● **Task**:
What is needed is an exact copy of the lines from the one containing "logic [3:0] a=4'b1100 , b=4'b0100;" through the final line of the material below.

The records Block Start

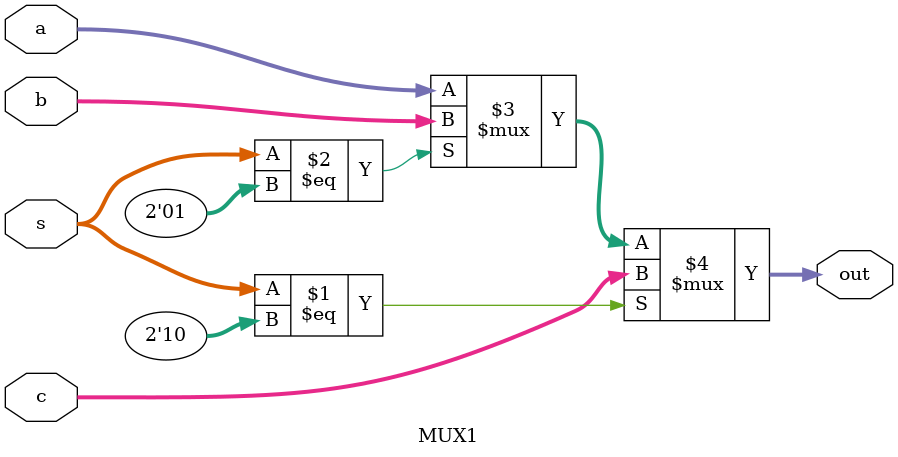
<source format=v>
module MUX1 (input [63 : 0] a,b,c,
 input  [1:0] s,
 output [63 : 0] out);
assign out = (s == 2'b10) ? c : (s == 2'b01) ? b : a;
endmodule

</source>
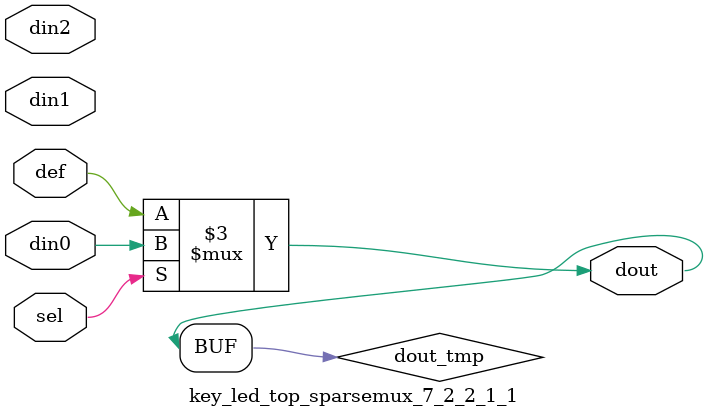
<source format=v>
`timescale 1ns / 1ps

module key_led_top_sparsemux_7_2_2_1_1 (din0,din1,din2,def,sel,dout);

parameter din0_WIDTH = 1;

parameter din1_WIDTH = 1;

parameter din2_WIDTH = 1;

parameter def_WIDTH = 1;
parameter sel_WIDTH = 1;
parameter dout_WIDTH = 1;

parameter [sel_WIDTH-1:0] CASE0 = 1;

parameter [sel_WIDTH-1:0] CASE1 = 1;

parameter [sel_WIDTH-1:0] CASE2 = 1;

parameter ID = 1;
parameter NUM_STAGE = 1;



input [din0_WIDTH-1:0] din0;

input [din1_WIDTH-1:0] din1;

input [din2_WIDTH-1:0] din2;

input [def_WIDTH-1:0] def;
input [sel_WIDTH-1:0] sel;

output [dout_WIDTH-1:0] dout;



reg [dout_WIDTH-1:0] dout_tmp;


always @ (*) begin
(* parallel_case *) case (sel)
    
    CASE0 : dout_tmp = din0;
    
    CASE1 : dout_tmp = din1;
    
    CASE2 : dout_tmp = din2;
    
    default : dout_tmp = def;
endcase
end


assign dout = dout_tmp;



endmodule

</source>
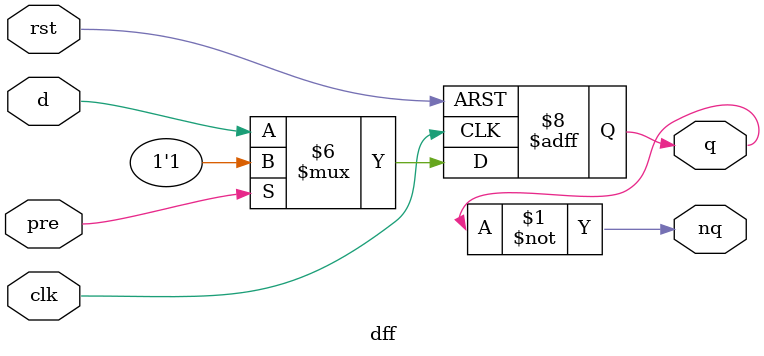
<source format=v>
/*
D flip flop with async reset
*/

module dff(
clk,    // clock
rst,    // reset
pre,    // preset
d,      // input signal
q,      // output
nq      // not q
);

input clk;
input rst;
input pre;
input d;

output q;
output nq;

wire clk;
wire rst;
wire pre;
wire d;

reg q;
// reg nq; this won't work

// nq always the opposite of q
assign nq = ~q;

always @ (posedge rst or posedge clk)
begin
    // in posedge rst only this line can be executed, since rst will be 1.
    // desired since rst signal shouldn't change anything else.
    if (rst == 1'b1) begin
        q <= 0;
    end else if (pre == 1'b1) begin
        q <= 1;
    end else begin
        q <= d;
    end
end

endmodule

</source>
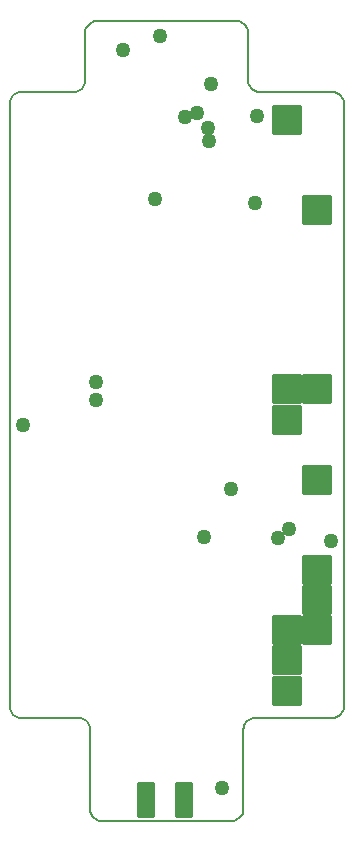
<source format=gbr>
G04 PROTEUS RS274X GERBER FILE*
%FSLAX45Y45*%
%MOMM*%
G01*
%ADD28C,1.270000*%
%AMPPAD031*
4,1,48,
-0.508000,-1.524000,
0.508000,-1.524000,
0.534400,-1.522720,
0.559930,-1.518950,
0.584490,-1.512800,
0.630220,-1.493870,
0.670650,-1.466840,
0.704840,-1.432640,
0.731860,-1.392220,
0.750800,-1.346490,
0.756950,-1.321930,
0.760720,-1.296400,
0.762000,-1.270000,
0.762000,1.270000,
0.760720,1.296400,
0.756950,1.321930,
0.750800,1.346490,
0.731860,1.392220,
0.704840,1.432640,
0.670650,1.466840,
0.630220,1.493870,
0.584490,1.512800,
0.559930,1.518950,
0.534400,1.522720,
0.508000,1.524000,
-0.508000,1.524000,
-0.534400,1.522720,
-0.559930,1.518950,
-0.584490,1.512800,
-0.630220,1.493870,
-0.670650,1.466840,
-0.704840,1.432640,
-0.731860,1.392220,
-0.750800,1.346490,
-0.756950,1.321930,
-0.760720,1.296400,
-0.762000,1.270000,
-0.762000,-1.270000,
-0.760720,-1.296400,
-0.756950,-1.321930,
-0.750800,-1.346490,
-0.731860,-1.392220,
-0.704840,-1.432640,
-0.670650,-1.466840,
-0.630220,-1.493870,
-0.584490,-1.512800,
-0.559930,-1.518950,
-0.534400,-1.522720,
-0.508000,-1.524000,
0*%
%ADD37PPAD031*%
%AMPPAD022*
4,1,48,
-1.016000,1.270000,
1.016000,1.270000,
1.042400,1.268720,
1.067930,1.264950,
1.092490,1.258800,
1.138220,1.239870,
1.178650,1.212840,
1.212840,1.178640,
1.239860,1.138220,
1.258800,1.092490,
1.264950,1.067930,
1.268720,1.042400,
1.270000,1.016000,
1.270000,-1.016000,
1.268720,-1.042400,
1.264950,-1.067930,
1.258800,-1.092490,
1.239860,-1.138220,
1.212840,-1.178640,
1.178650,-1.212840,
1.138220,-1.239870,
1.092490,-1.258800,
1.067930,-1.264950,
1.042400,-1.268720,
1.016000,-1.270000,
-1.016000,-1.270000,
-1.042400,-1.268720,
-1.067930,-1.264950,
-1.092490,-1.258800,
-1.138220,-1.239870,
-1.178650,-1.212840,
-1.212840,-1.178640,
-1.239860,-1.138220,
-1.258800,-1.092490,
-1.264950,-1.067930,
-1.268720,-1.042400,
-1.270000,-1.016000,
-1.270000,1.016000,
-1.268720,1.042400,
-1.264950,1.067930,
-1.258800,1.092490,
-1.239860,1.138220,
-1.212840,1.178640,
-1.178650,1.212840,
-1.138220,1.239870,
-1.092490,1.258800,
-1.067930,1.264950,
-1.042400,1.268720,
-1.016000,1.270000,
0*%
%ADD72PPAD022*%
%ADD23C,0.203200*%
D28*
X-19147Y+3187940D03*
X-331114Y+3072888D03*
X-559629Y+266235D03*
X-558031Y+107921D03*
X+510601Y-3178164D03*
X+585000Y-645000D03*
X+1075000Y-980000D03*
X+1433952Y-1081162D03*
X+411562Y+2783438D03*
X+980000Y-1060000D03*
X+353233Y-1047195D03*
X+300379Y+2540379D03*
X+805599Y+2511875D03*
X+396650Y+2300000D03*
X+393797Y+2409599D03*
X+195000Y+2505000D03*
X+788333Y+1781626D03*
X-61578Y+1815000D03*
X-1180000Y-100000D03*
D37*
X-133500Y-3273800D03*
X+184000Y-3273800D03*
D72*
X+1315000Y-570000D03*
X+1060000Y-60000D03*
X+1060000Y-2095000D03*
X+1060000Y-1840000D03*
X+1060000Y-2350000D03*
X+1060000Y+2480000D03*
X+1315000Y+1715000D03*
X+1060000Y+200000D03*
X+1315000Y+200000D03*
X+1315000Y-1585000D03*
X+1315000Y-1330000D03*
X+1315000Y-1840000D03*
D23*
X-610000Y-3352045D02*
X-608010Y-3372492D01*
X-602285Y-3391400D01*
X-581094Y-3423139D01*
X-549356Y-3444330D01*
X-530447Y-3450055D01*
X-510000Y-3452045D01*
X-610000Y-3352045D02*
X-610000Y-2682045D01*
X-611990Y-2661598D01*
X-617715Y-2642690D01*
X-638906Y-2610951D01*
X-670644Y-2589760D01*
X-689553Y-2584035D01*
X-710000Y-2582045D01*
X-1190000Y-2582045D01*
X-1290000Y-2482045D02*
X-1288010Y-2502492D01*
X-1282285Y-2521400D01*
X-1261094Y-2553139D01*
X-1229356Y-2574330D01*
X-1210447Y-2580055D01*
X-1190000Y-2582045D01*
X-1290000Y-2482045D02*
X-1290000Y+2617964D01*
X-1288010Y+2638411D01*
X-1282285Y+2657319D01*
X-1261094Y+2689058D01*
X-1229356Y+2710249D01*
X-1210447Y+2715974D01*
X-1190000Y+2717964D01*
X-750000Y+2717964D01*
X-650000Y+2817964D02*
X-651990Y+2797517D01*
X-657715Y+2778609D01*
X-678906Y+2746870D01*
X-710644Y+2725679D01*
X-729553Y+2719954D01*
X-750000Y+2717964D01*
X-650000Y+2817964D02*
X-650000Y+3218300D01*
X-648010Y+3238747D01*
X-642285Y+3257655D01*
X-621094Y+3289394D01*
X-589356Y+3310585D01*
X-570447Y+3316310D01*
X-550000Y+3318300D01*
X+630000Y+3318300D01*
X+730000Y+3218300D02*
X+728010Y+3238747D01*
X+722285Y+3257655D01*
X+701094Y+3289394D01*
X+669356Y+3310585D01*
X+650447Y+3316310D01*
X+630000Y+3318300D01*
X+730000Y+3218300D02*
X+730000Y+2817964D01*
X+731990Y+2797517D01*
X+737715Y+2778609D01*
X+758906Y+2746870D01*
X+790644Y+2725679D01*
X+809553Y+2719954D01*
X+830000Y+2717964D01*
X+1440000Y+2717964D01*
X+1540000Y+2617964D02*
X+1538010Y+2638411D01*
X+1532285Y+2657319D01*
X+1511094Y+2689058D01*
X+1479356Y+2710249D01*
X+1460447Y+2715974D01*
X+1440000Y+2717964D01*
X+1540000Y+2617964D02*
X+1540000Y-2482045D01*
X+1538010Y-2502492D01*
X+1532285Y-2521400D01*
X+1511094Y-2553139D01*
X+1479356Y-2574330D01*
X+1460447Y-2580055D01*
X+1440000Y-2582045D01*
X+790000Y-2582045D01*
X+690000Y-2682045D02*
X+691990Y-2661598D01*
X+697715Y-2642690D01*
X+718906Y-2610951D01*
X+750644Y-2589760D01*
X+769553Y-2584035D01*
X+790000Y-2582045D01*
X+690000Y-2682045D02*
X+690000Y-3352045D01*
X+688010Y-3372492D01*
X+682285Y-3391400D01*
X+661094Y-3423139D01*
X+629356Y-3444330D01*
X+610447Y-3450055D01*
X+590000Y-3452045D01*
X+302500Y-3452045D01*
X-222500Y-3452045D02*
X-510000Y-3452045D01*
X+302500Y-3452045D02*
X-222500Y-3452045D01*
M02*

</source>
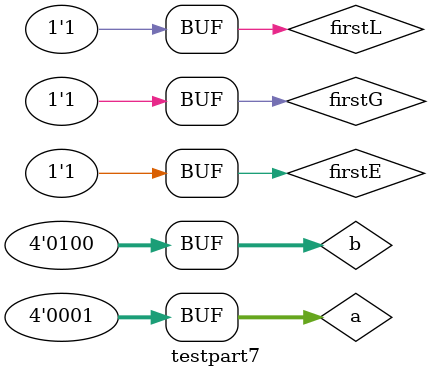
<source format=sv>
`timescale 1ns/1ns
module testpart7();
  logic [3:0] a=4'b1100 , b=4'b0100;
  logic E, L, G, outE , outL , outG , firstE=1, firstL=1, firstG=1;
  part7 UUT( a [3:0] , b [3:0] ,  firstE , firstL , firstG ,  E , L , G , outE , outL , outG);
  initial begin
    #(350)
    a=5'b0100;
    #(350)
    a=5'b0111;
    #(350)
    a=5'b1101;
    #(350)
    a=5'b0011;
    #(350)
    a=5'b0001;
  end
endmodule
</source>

The records Block End

● **Result of this task**:
  logic [3:0] a=4'b1100 , b=4'b0100;
  logic E, L, G, outE , outL , outG , firstE=1, firstL=1, firstG=1;
  part7 UUT( a [3:0] , b [3:0] ,  firstE , firstL , firstG ,  E , L , G , outE , outL , outG);
  initial begin
    #(350)
    a=5'b0100;
    #(350)
    a=5'b0111;
    #(350)
    a=5'b1101;
    #(350)
    a=5'b0011;
    #(350)
    a=5'b0001;
  end
endmodule
</source>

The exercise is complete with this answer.